Originally posted December 20, 2018. Link to post.
Most people find Christmas traditions important and want everything from food to decorations to remain the same year after year. Traditions give us a sense of belonging and a way to express what is important to us. They also connect us over generations and make each family unique and special.
In my family, we have created a gingerbread baking tradition that since many years is deeply rooted in all four of us. I believe we all feel that there would be no real Christmas, unless we meet with our good friends and bake gingerbreads.
It started already in 1995 when my husband and I, plus two other couples met over a weekend to bake gingerbreads, enjoy good food and wine, socialize and enjoy each others company.

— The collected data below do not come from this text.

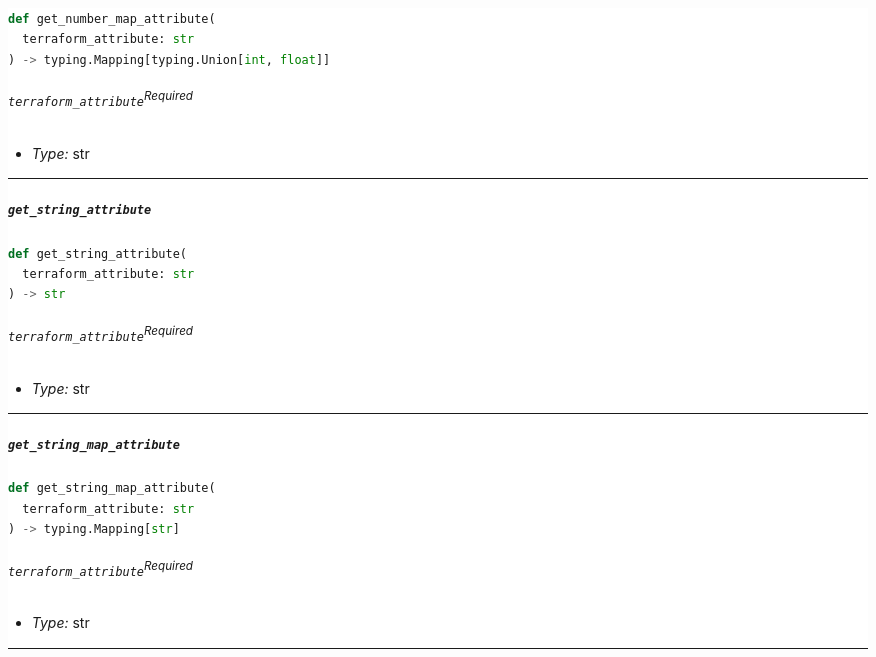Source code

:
```python
def get_number_map_attribute(
  terraform_attribute: str
) -> typing.Mapping[typing.Union[int, float]]
```

###### `terraform_attribute`<sup>Required</sup> <a name="terraform_attribute" id="rhizo-co-terraform-provider-oci.coreAppCatalogListingResourceVersionAgreement.CoreAppCatalogListingResourceVersionAgreement.getNumberMapAttribute.parameter.terraformAttribute"></a>

- *Type:* str

---

##### `get_string_attribute` <a name="get_string_attribute" id="rhizo-co-terraform-provider-oci.coreAppCatalogListingResourceVersionAgreement.CoreAppCatalogListingResourceVersionAgreement.getStringAttribute"></a>

```python
def get_string_attribute(
  terraform_attribute: str
) -> str
```

###### `terraform_attribute`<sup>Required</sup> <a name="terraform_attribute" id="rhizo-co-terraform-provider-oci.coreAppCatalogListingResourceVersionAgreement.CoreAppCatalogListingResourceVersionAgreement.getStringAttribute.parameter.terraformAttribute"></a>

- *Type:* str

---

##### `get_string_map_attribute` <a name="get_string_map_attribute" id="rhizo-co-terraform-provider-oci.coreAppCatalogListingResourceVersionAgreement.CoreAppCatalogListingResourceVersionAgreement.getStringMapAttribute"></a>

```python
def get_string_map_attribute(
  terraform_attribute: str
) -> typing.Mapping[str]
```

###### `terraform_attribute`<sup>Required</sup> <a name="terraform_attribute" id="rhizo-co-terraform-provider-oci.coreAppCatalogListingResourceVersionAgreement.CoreAppCatalogListingResourceVersionAgreement.getStringMapAttribute.parameter.terraformAttribute"></a>

- *Type:* str

---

At that time we were in our late twenties or early thirties, had just married and one couple had even had their first child. Over the years the number of participants have expanded from the original seven to somewhere between twelve and eighteen depending on how many kids that attend and if they come with or without their partners.
For the last couple of years we have met at one couple's home in Nävlinge in South Sweden, since that is a convenient location for everybody. It is amazing that we have managed to maintain our gingerbread baking tradition, with all the things that happen in people's lives such as births, moves, divorces and new partners. Last weekend we met for the 24th consecutive time!
My participation last year was limited as I was ill and slept through most of the weekend. Later it turned out that the cancer was the root cause, but at that time I just felt bad that I could not participate the way I wanted. Therefore, it became even more important for me to be able to join this year, and I definitely wanted to have our gingerbread baking on My Survival List.
As every year, the dough is homemade using a grandma's old, special recipe. When we bake, we make plenty of gingerbreads. This time we baked for 2.5 hours and filled 57 baking trays. We all like thin and crispy cookies and the bottle neck is always the rolling. If not thinly rolled the gingerbreads will be too thick and not as tasty. As many of us are engineers, we have obviously found a way to speed up the process by using a pasta machine to thinly roll a large quantity of the dough. Mass production is surely possible.
The baking is of course important, but it is indeed a social event with plenty of laughs, deep and interesting conversations, walks, tasty food and wine; everything enjoyed among close friends.
Action 39 is completed, and I really look forward to our 25th anniversary next year!